Over the past five years, Texas has been a magnet for corporate relocations, venture capital dollars and jobs. That has meant more demand for housing and the opportunity for apartment operators in the five major Texas metros to push rents to all-time highs. In fact, those metros, on average, have seen rents increase faster than the U.S. overall over the past five years. In turn, the average rent per square foot across the five metros increased 25.4% over the past five years, 240 basis points higher than the national increase. Despite impressive growth, rents across the state have remained relatively affordable.
The five major Texas apartment markets offered more square footage for the money, with $1,000 stretching significantly further in the Lone Star State metros than the nation as a whole. San Antonio was the state’s most affordable metro in 1st quarter 2017, with operators charging roughly $1.098 per square foot, whereas Austin was the most expensive metro, averaging roughly $1.465 per square foot. While Austin has been the most expensive Texas metro for several years, San Antonio only recently fell behind Fort Worth as the most affordable metro in the state.
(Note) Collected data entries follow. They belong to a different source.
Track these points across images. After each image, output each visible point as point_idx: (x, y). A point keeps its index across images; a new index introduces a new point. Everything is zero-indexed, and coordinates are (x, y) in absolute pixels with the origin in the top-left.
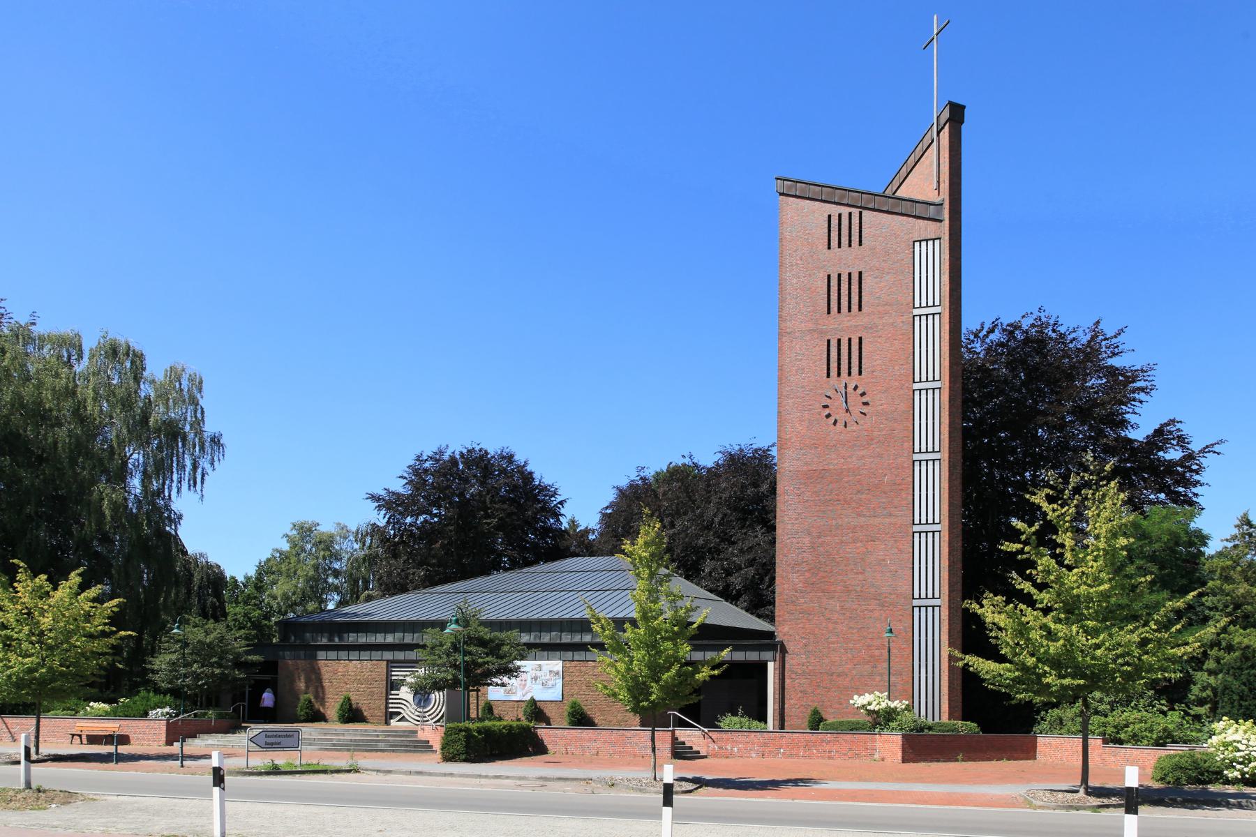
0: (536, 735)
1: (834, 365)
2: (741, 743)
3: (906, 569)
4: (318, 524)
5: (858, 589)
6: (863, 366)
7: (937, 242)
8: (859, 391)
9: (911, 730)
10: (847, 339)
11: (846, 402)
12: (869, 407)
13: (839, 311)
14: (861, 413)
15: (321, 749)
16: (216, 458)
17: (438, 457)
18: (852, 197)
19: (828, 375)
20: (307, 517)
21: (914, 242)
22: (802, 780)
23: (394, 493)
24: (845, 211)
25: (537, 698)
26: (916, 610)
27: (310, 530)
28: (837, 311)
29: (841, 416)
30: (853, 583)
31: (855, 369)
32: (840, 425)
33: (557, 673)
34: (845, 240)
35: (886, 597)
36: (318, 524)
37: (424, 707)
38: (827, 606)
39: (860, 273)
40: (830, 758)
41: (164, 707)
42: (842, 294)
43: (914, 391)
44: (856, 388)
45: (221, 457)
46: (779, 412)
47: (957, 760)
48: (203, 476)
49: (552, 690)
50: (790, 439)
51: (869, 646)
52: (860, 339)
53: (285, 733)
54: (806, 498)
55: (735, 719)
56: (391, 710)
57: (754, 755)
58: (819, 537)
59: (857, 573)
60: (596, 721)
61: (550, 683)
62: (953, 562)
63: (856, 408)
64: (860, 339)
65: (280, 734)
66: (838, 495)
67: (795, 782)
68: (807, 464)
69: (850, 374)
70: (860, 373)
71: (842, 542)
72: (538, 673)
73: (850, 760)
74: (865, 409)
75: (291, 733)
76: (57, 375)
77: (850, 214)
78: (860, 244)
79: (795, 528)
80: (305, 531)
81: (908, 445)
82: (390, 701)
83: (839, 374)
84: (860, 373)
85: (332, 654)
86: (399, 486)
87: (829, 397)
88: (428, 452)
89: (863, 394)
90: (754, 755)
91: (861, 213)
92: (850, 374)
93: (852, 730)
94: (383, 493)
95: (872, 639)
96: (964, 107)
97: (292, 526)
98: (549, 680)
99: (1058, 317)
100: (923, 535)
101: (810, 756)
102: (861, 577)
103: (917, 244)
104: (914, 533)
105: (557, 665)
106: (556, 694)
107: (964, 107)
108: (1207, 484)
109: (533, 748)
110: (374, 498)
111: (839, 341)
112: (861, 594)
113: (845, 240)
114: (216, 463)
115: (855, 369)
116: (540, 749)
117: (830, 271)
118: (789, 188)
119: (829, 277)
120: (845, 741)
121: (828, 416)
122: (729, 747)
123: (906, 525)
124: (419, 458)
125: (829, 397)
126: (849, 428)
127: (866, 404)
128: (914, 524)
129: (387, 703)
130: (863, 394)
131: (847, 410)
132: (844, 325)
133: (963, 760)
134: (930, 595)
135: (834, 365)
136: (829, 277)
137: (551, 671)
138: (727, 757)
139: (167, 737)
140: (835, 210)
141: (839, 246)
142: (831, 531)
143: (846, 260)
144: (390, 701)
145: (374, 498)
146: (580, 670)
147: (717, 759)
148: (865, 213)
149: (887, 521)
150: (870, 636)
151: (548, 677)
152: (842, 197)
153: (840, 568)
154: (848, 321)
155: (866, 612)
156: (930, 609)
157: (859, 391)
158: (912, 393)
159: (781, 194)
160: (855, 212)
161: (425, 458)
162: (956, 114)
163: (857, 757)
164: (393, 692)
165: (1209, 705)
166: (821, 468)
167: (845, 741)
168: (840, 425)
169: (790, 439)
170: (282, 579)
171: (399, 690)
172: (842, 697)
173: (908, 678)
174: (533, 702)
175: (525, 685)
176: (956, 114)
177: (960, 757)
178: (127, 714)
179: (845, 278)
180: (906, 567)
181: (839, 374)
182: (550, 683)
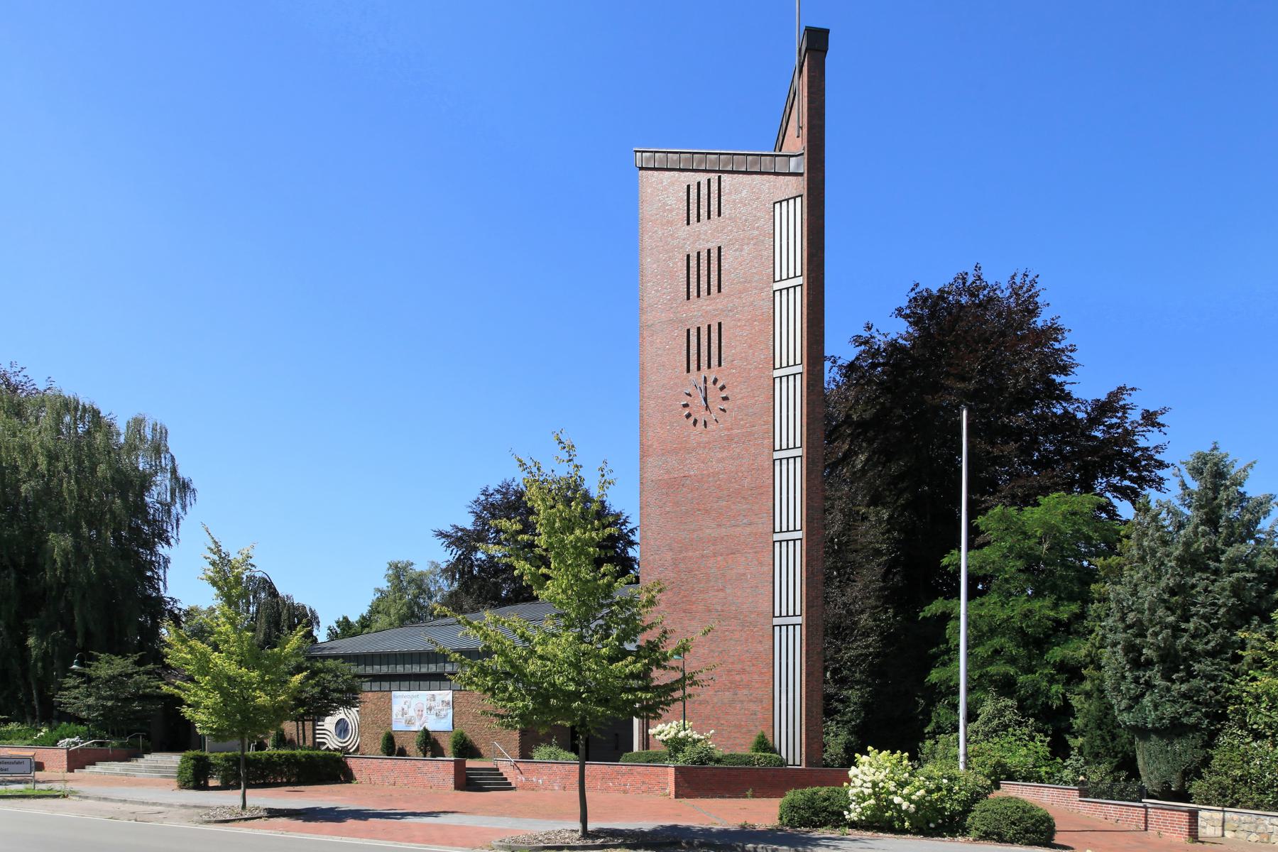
0: (346, 764)
1: (694, 357)
2: (545, 775)
3: (766, 584)
4: (412, 564)
5: (719, 608)
6: (723, 356)
7: (799, 200)
8: (719, 385)
9: (694, 763)
10: (706, 326)
11: (705, 399)
12: (729, 402)
13: (699, 296)
14: (721, 409)
15: (162, 777)
16: (188, 502)
17: (504, 490)
18: (710, 161)
19: (688, 371)
20: (401, 557)
21: (774, 204)
22: (434, 813)
23: (462, 530)
24: (703, 178)
25: (430, 728)
26: (777, 629)
27: (405, 569)
28: (696, 294)
29: (701, 415)
30: (714, 602)
31: (714, 361)
32: (700, 425)
33: (448, 703)
34: (704, 211)
35: (746, 616)
36: (412, 564)
37: (344, 738)
38: (689, 629)
39: (719, 248)
40: (625, 792)
41: (74, 737)
42: (701, 275)
43: (774, 379)
44: (715, 381)
45: (193, 502)
46: (641, 416)
47: (745, 797)
48: (178, 520)
49: (443, 721)
50: (651, 445)
51: (729, 671)
52: (720, 324)
53: (13, 760)
54: (667, 509)
55: (549, 749)
56: (318, 740)
57: (556, 788)
58: (681, 552)
59: (718, 591)
60: (482, 752)
61: (443, 713)
62: (812, 573)
63: (716, 404)
64: (720, 324)
65: (5, 760)
66: (698, 504)
67: (453, 812)
68: (668, 472)
69: (709, 366)
70: (720, 364)
71: (703, 556)
72: (433, 704)
73: (644, 795)
74: (725, 405)
75: (21, 760)
76: (14, 435)
77: (709, 181)
78: (719, 215)
79: (657, 543)
80: (399, 572)
81: (768, 442)
82: (318, 732)
83: (699, 368)
84: (720, 364)
85: (376, 686)
86: (468, 522)
87: (689, 395)
88: (493, 486)
89: (723, 388)
90: (556, 788)
91: (720, 177)
92: (709, 366)
93: (649, 762)
94: (449, 530)
95: (733, 663)
96: (827, 32)
97: (388, 566)
98: (441, 710)
99: (1038, 276)
100: (784, 544)
101: (607, 789)
102: (721, 594)
103: (777, 206)
104: (774, 542)
105: (447, 695)
106: (447, 724)
107: (827, 32)
108: (1172, 465)
109: (344, 777)
110: (441, 534)
111: (699, 329)
112: (722, 613)
113: (704, 211)
114: (188, 509)
115: (714, 361)
116: (348, 777)
117: (688, 249)
118: (648, 159)
119: (688, 256)
120: (639, 773)
121: (688, 416)
122: (534, 780)
123: (766, 534)
124: (484, 492)
125: (689, 395)
126: (710, 427)
127: (725, 399)
128: (774, 532)
129: (314, 734)
130: (723, 388)
131: (707, 407)
132: (702, 311)
133: (753, 796)
134: (791, 613)
135: (694, 357)
136: (688, 256)
137: (443, 701)
138: (533, 790)
139: (68, 764)
140: (692, 178)
141: (699, 220)
142: (692, 545)
143: (705, 235)
144: (318, 732)
145: (441, 534)
146: (467, 699)
147: (524, 791)
148: (724, 177)
149: (748, 530)
150: (730, 660)
151: (441, 707)
152: (700, 162)
153: (702, 585)
154: (707, 305)
155: (727, 633)
156: (791, 628)
157: (719, 385)
158: (772, 381)
159: (642, 168)
160: (714, 177)
161: (491, 492)
162: (817, 41)
163: (649, 791)
164: (319, 723)
165: (1137, 739)
166: (682, 475)
167: (639, 773)
168: (700, 425)
169: (651, 445)
170: (1210, 636)
171: (323, 721)
172: (704, 726)
173: (767, 702)
174: (426, 733)
175: (422, 715)
176: (817, 41)
177: (749, 793)
178: (43, 743)
179: (704, 255)
180: (767, 581)
181: (699, 368)
182: (443, 713)
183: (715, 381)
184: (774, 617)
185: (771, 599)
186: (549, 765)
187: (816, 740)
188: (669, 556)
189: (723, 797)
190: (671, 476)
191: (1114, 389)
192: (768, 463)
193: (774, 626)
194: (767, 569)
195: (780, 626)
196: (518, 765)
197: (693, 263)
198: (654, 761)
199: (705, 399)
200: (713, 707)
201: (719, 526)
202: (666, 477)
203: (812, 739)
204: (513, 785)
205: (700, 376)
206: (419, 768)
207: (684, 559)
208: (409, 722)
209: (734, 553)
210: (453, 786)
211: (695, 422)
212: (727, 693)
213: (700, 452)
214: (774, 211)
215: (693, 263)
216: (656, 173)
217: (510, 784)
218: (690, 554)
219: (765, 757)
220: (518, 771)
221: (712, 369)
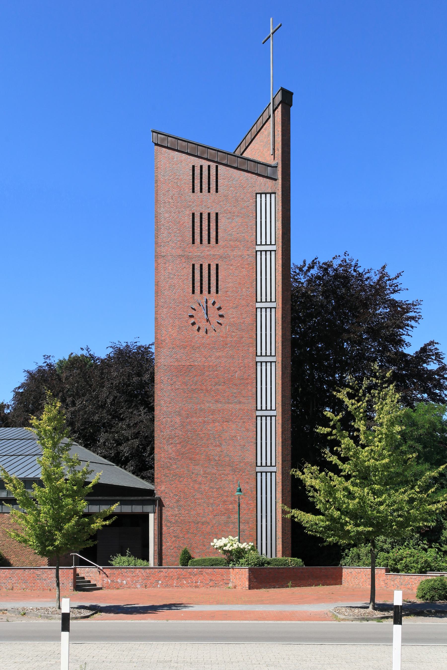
1: (197, 284)
5: (217, 458)
8: (217, 306)
11: (207, 314)
19: (193, 292)
21: (256, 194)
24: (205, 164)
29: (203, 325)
31: (213, 289)
32: (202, 332)
35: (237, 465)
40: (196, 587)
44: (214, 303)
46: (156, 319)
47: (287, 587)
51: (224, 502)
52: (217, 265)
55: (124, 558)
57: (139, 586)
58: (187, 417)
59: (216, 446)
60: (12, 562)
62: (285, 439)
63: (214, 319)
64: (217, 265)
67: (169, 607)
68: (177, 360)
69: (209, 292)
71: (204, 422)
73: (211, 588)
74: (221, 320)
81: (252, 349)
83: (201, 292)
89: (219, 309)
90: (139, 586)
92: (209, 292)
93: (212, 565)
101: (182, 586)
102: (218, 449)
104: (257, 416)
113: (205, 186)
115: (213, 289)
117: (194, 209)
120: (208, 574)
122: (119, 581)
123: (251, 410)
130: (219, 309)
133: (292, 586)
135: (197, 284)
140: (198, 162)
141: (201, 192)
149: (238, 407)
152: (203, 152)
153: (203, 442)
157: (217, 306)
158: (255, 310)
159: (157, 144)
160: (213, 165)
166: (188, 364)
167: (208, 574)
168: (202, 332)
177: (290, 584)
179: (205, 216)
180: (252, 442)
183: (214, 303)
184: (257, 466)
185: (255, 454)
186: (132, 570)
187: (287, 548)
188: (178, 420)
189: (310, 585)
190: (180, 363)
191: (422, 346)
192: (252, 364)
193: (257, 472)
194: (253, 434)
195: (261, 472)
196: (105, 570)
197: (197, 220)
198: (216, 565)
199: (207, 314)
200: (213, 527)
201: (217, 401)
202: (176, 364)
203: (285, 548)
204: (98, 586)
205: (202, 298)
206: (38, 575)
207: (190, 423)
208: (164, 537)
209: (228, 422)
210: (72, 588)
211: (199, 329)
212: (223, 517)
213: (203, 350)
214: (256, 198)
215: (197, 220)
216: (168, 150)
217: (95, 585)
218: (195, 419)
219: (294, 560)
220: (104, 575)
221: (211, 295)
Over the past five years, the average effective rent per square foot in Texas increased roughly 25.4% while the average effective rent rose 26.7%. Fort Worth has seen the most appreciation in the amount that operators can charge per square foot. Over the past five years, the average rent charged per square foot has increased 31.5% in the metro. Whereas a $1,000 lease would accommodate, on average, a 1,144-square-foot apartment five years ago, the average square footage of a $1,000 lease in 1st quarter 2017 was 888. Fort Worth’s performance continued to lead other Texas metros across product classes.
While, on a market level, the average effective rent per square foot increased at a lower rate than total rent, the trend varied by product class. In Class A product, Austin and Dallas saw rent per square foot increase more than overall rents over the past five years. This spread is largely attributable to the large amounts of new, high-priced product delivered to both metros. Conversely, the increase in price per square foot in Fort Worth over the past five years lagged overall rent growth. That phenomenon is attributable to the lack of development over the past five years. That trend was a common theme across lower-tier units in Texas, where aging product has been less impacted by supply.
Despite solid rent growth over the past five years, Texas metros remain affordable relative to the nation. However, such impressive growth is likely unsustainable. While there is still a positive outlook for the five markets, the Texas economy has evolved substantially over the past five years, and will likely have difficulty continuing to expand at the same pace. A boom in development will likely continue to push the average effective rent per square foot up in Class A product, as smaller units are a popular option among developers. Although Fort Worth’s rents increased the most over the past five years, the metro is no longer excluded from the wave of supply coming across the state.